ANNUAL MEETING OF STOCKHOLDERS

April 22, 2025

10:30 a.m. CDT

www.virtualshareholdermeeting.com/NTRS2025

Important Notice Regarding the Availability of Proxy Materials for the Annual Meeting:

You may access the 2025 Notice of Annual Meeting and Proxy Statement and the Annual Report on Form 10-K for the year ended December 31, 2024 by going to the following website: www.proxyvote.com

— — — — — — — — — — — — — — — — — — — — — — — — — — — — — — — — — — — — — — — — — — — — — — — — —

V61642-P25338-Z89327

NORTHERN TRUST CORPORATION

Annual Meeting of Stockholders

Tuesday, April 22, 2025, 10:30 a.m. CDT

This proxy is solicited by the Board of Directors

The undersigned hereby appoint(s) Michael G. O’Grady and David W. Fox, Jr., and each of them, as proxy holders, each with the power of substitution, and hereby authorize(s) them to represent and to vote, as designated on the reverse side of this ballot, all shares of common stock of Northern Trust Corporation which the undersigned is/are entitled to vote on the proposals at the Annual Meeting of Stockholders to be held on April 22, 2025, and at any adjournment or postponement thereof (the “Annual Meeting”).

If any shares of common stock have been allocated to the undersigned’s account under The Northern Trust Company Thrift-Incentive Plan (“TIP”), this proxy card will serve as voting instructions for such shares and the undersigned hereby direct(s) The Northern Trust Company, as trustee of TIP (the “TIP Trustee”), to vote such shares, in the manner specified on this card, at the Annual Meeting. The TIP Trustee will vote allocated shares for which no direction is received and unallocated shares, if any, in the same proportion as the shares for which direction is received, except as otherwise provided in accordance with applicable law. To allow sufficient time for voting by the TIP Trustee, voting instructions must be recorded by 11:59 p.m. EDT on April 16, 2025.

Information supplied -
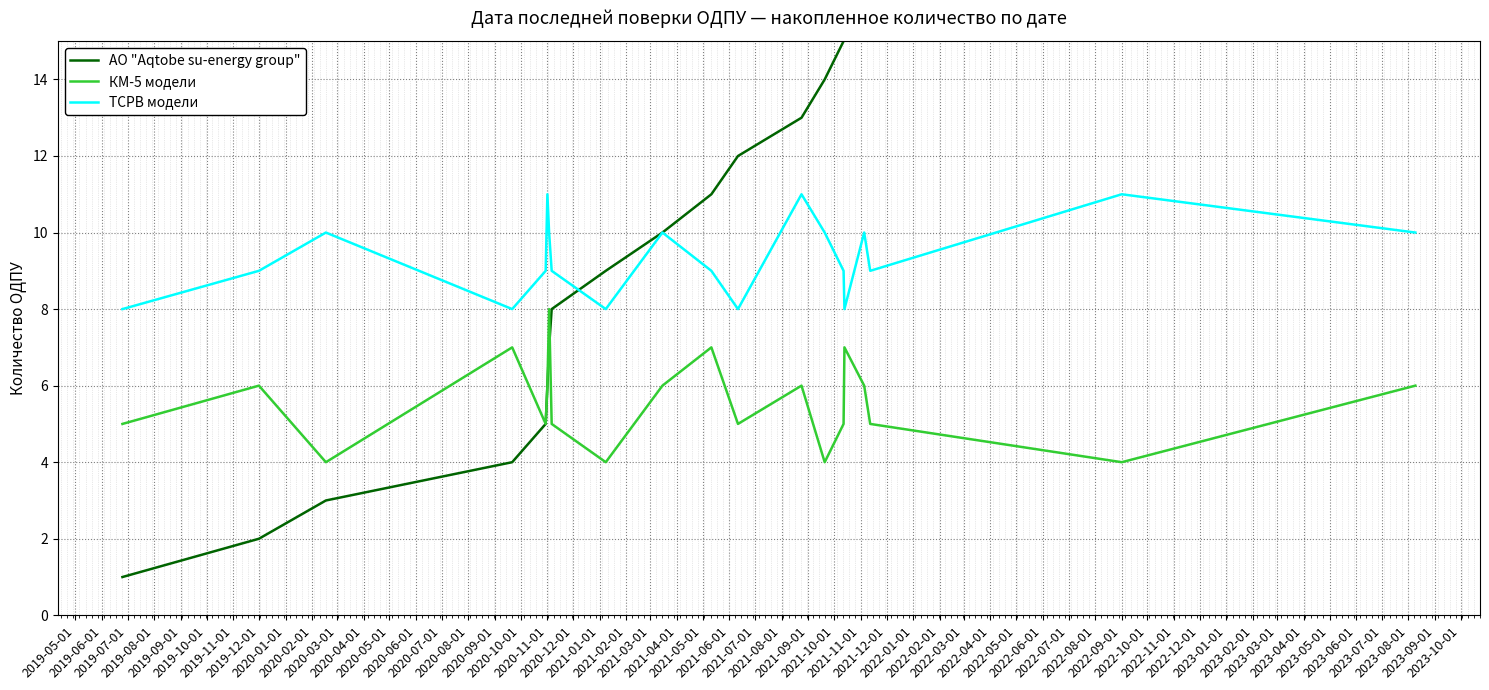

What is the maximum value for ТСРВ модели?

11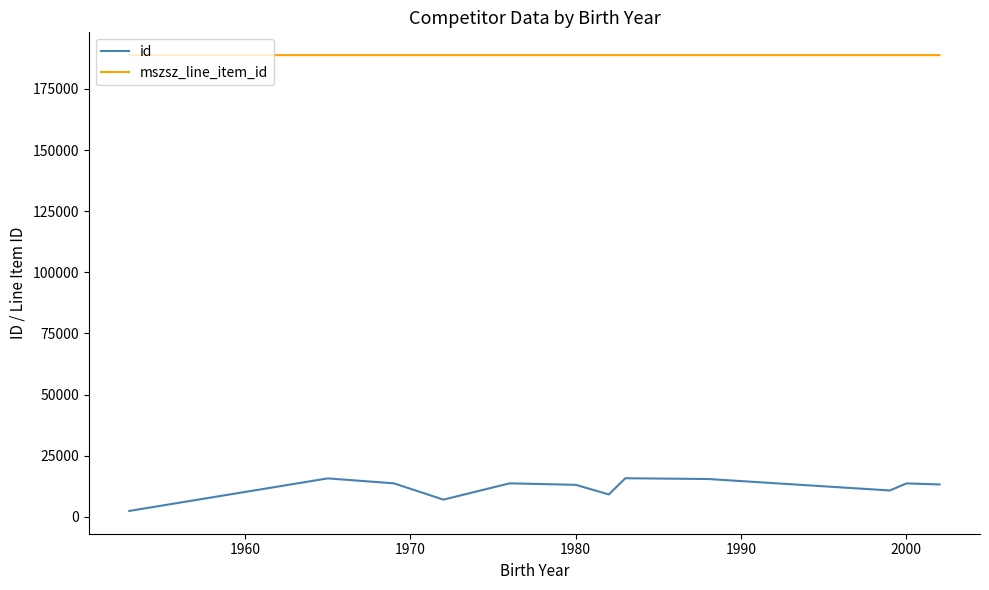

What is the minimum value shown in the chart?

2441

Required work -
1. Reproduce verbatim the passage of the Northern Trust proxy text that opens with the words "If any shares" and closes with "April 16, 2025.".
2. Write the next part of the Northern Trust proxy text, continuing from its final sentence.

Expected outputs -
1.
If any shares of common stock have been allocated to the undersigned’s account under The Northern Trust Company Thrift-Incentive Plan (“TIP”), this proxy card will serve as voting instructions for such shares and the undersigned hereby direct(s) The Northern Trust Company, as trustee of TIP (the “TIP Trustee”), to vote such shares, in the manner specified on this card, at the Annual Meeting. The TIP Trustee will vote allocated shares for which no direction is received and unallocated shares, if any, in the same proportion as the shares for which direction is received, except as otherwise provided in accordance with applicable law. To allow sufficient time for voting by the TIP Trustee, voting instructions must be recorded by 11:59 p.m. EDT on April 16, 2025.

2.
Whether voting by mail, telephone or Internet, the undersigned’s shares (including shares held under TIP) will be voted in accordance with the undersigned’s instructions. If this proxy card is returned without indication as to how shares are to be voted, the proxy holders will vote the undersigned’s shares, including any held in TIP: for the election of each nominee for director; for the approval, by an advisory vote, of the 2024 compensation of the Corporation’s named executive officers; and for the ratification of the appointment of KPMG LLP as the Corporation’s independent registered public accounting firm for the fiscal year ending December 31, 2025.

The proxy holders are authorized to vote those shares for which they receive proxies as they shall determine in their sole discretion on any other business that may properly come before the meeting.